Ghatan thinks people are getting “bamboozled” by shelling out for designer labels “when the source materials are the same as Forever 21.”

Ghatan started with menswear and all the lines she carries, including Vagrant Nobility and Glass House Shirtmakers, are made locally (see below). More recently she’s branched into women’s wear. Currently, Sadie Monroe and Claire Henry of Co.lab are showing their first ready-to-wear line there, a summer collection inspired by nomadic voyages.

Ghatan says that though she’s in West Town (“not exactly a shopping hub”) people are making the trip to see and buy local clothes. She tries to convert people by explaining the labor process behind the higher prices and by hitting them on a “selfish level” — both she and the designers pair their quality clothing offerings with a level of enthusiastic and attentive service that’s largely absent from corporate or discount retail.

The Manufacturer: Stock Manufacturing Company. For Tim Tierney, one of the designers behind local menswear line Vagrant Nobility, making clothes locally was actually a selfish option – or at least a cost-saving one. “Early on we were not given a choice,” Tierney said. “We didn’t have the volume or funds to afford  manufacturing overseas.”

Tierney and his partner found a local option at A. I. Industries, a uniform manufacturing company run by Areill Ives and his family since the 1960s. Tierney, who used to work in the pit at the Chicago Board of Trade, says they quickly realized that instead of just manufacturing their own line, they could also be a resource for other small designers, who were also looking to make stuff locally at a decent price. So they brought in Ives and two other partners to form Stock.

Teirney attributes Stock’s efficiency and economy to its “vertical process” whereby everything it takes to make a garment is done in-house (except manufacturing the fabric itself, which Tierney sources only from developed countries, including a trusted Japanese textile maker). Their operators are paid by the piece, and Tierney says nobody makes less than $10 an hour (but closer to $16 or $17 depending on how fast they work).

But it also has to do with a more radical gambit.

At Stock they combine a largely unchanged process of making clothes on old school machinery (and by hand) with the very modern power of social media. Partnering with local people (designers, bloggers, tastemakers), Stock puts designs up on its website and ask people whether or not they’re interested. If enough people buy in, the object (shirts, ties, you name it) gets made and sold at a price without a retail markup.

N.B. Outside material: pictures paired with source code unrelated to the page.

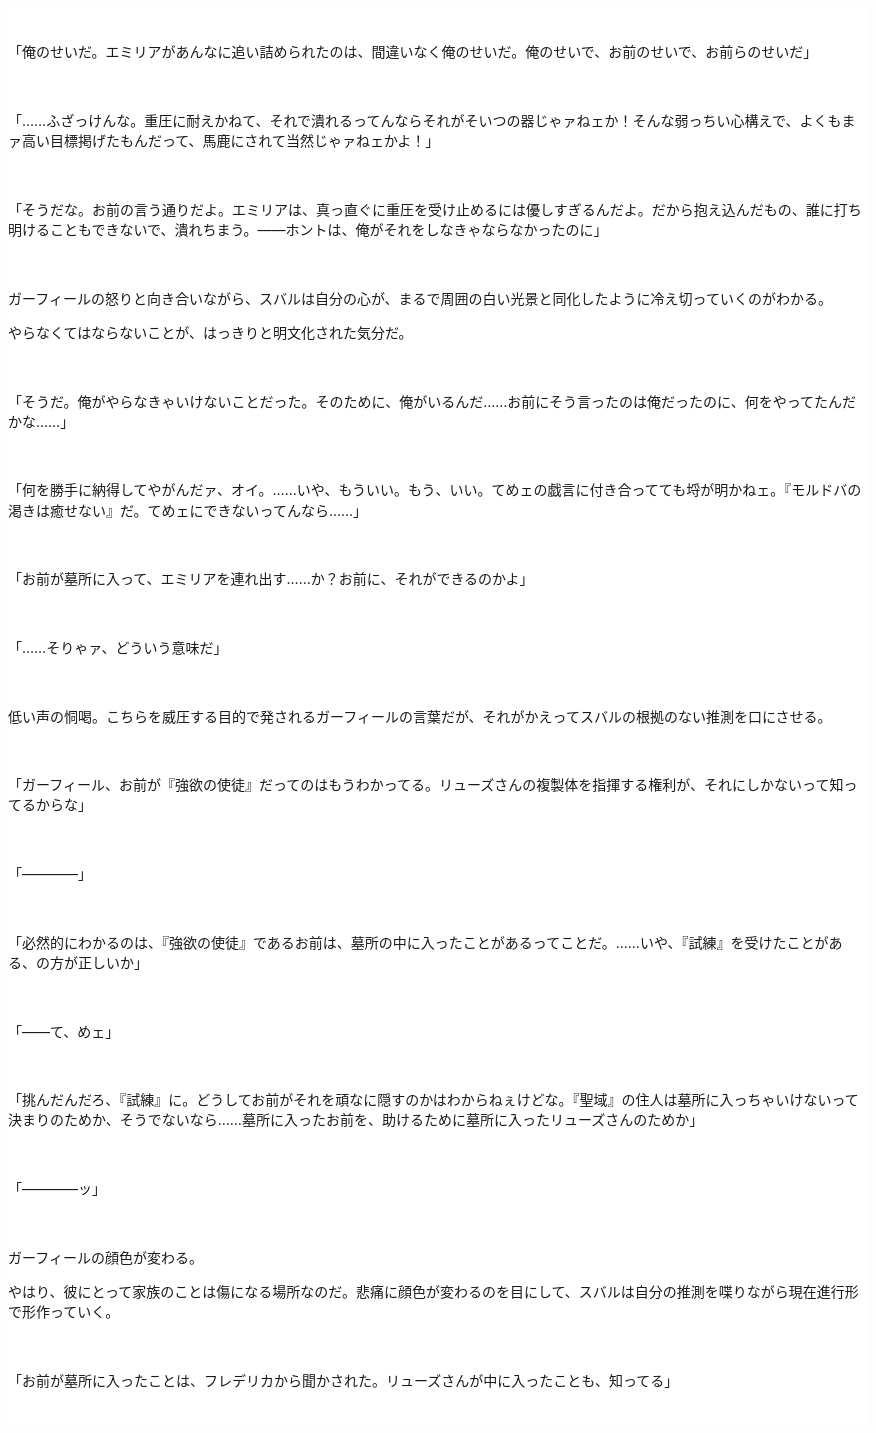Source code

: 　

「俺のせいだ。エミリアがあんなに追い詰められたのは、間違いなく俺のせいだ。俺のせいで、お前のせいで、お前らのせいだ」

　

「……ふざっけんな。重圧に耐えかねて、それで潰れるってんならそれがそいつの器じゃァねェか！そんな弱っちい心構えで、よくもまァ高い目標掲げたもんだって、馬鹿にされて当然じゃァねェかよ！」

　

「そうだな。お前の言う通りだよ。エミリアは、真っ直ぐに重圧を受け止めるには優しすぎるんだよ。だから抱え込んだもの、誰に打ち明けることもできないで、潰れちまう。――ホントは、俺がそれをしなきゃならなかったのに」

　

ガーフィールの怒りと向き合いながら、スバルは自分の心が、まるで周囲の白い光景と同化したように冷え切っていくのがわかる。

やらなくてはならないことが、はっきりと明文化された気分だ。

　

「そうだ。俺がやらなきゃいけないことだった。そのために、俺がいるんだ……お前にそう言ったのは俺だったのに、何をやってたんだかな……」

　

「何を勝手に納得してやがんだァ、オイ。……いや、もういい。もう、いい。てめェの戯言に付き合ってても埒が明かねェ。『モルドバの渇きは癒せない』だ。てめェにできないってんなら……」

　

「お前が墓所に入って、エミリアを連れ出す……か？お前に、それができるのかよ」

　

「……そりゃァ、どういう意味だ」

　

低い声の恫喝。こちらを威圧する目的で発されるガーフィールの言葉だが、それがかえってスバルの根拠のない推測を口にさせる。

　

「ガーフィール、お前が『強欲の使徒』だってのはもうわかってる。リューズさんの複製体を指揮する権利が、それにしかないって知ってるからな」

　

「――――」

　

「必然的にわかるのは、『強欲の使徒』であるお前は、墓所の中に入ったことがあるってことだ。……いや、『試練』を受けたことがある、の方が正しいか」

　

「――て、めェ」

　

「挑んだんだろ、『試練』に。どうしてお前がそれを頑なに隠すのかはわからねぇけどな。『聖域』の住人は墓所に入っちゃいけないって決まりのためか、そうでないなら……墓所に入ったお前を、助けるために墓所に入ったリューズさんのためか」

　

「――――ッ」

　

ガーフィールの顔色が変わる。

やはり、彼にとって家族のことは傷になる場所なのだ。悲痛に顔色が変わるのを目にして、スバルは自分の推測を喋りながら現在進行形で形作っていく。

　

「お前が墓所に入ったことは、フレデリカから聞かされた。リューズさんが中に入ったことも、知ってる」

　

So far Tierney says most of the designs have attracted enough buyers to be made. As for the future, he says if things take off, they have plenty of room to grow. Between uniforms and designs (which are still a tiny part of their output), the factor generates about $1 million in revenue annually. But Tierney thinks they have the capacity to expand to about $10 million annually in their current space

The bigger question may be whether Tierney and his partners can sustain their own energy. “Running a factory, managing its production, is brutal,” Tierney said, adding that it isn’t all that easy for newcomers like him. “[To do it well] you have to do have done so for a long time, back in the heyday of Chicago production.”

So, clearly a shift in our clothes consumption isn’t going to be easy - for anyone involved. And I’m not saying buying a locally made, button-down shirt can make up for all the deaths at the Rana Plaza complex in Bangladesh. What could, short of criminal proceedings, alongside a wholesale overhaul of our global clothing economy?

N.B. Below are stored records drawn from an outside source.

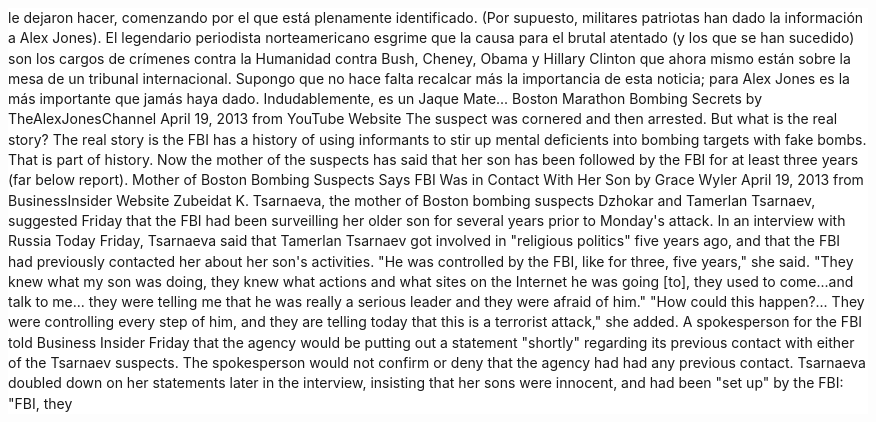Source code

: le dejaron hacer, comenzando por el que está plenamente identificado. (Por
supuesto, militares patriotas han dado la información a Alex Jones).
El
legendario periodista norteamericano esgrime que la causa para el brutal
atentado (y los que se han sucedido) son los cargos de
crímenes contra la
Humanidad contra
Bush,
Cheney,
Obama y
Hillary Clinton que ahora mismo están
sobre la mesa de un tribunal internacional.
Supongo que no hace falta
recalcar más la importancia de esta noticia; para Alex Jones es la más
importante que jamás haya dado.
Indudablemente, es un Jaque Mate...
Boston Marathon Bombing Secrets
by
TheAlexJonesChannel
April 19, 2013
from
YouTube Website
The suspect was cornered and then arrested.
But what is the real story?
The
real story is the FBI has a history of using informants to stir up mental deficients into bombing targets with fake bombs. That is part of history.
Now the mother of the suspects has said that her son has been followed by
the FBI for at least three years (far below report).
Mother of Boston Bombing Suspects Says FBI Was in
Contact With Her Son
by Grace Wyler
April 19, 2013
from
BusinessInsider
Website
Zubeidat K. Tsarnaeva, the mother
of Boston bombing suspects Dzhokar and Tamerlan Tsarnaev, suggested
Friday that the FBI had been surveilling her older son for several years
prior to Monday's attack.
In an
interview with Russia Today Friday,
Tsarnaeva said that Tamerlan Tsarnaev got involved in "religious politics"
five years ago, and that the FBI had previously contacted her about her
son's activities.
"He was
controlled by the FBI, like for three, five years," she said.
"They knew
what my son was doing, they knew what actions and what sites on the Internet
he was going [to], they used to come...and talk to me... they were telling me
that he was really a serious leader and they were afraid of him."
"How could
this happen?... They were controlling every step of him, and they are telling
today that this is a terrorist attack," she added.
A spokesperson for the FBI told Business
Insider Friday that the agency would be putting out a statement "shortly"
regarding its previous contact with either of the Tsarnaev suspects.
The
spokesperson would not confirm or deny that the agency had had any previous
contact.
Tsarnaeva doubled down on her statements later
in the interview, insisting that her sons were innocent, and had been "set
up" by the FBI:
"FBI, they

Plus, buying local or handmade clothing may not even be the best solution. Some think moving to a fully automated manufacturing process might be the way to bring back an affordable, safe and sustainable garment economy in the United States.

But what do you think? How - and where - do you shop for clothes? Do you care about sustainable or organic fashion? Would you give your businesses that make clothes locally, even if the prices are higher? And if you don’t, what would make you change your mind?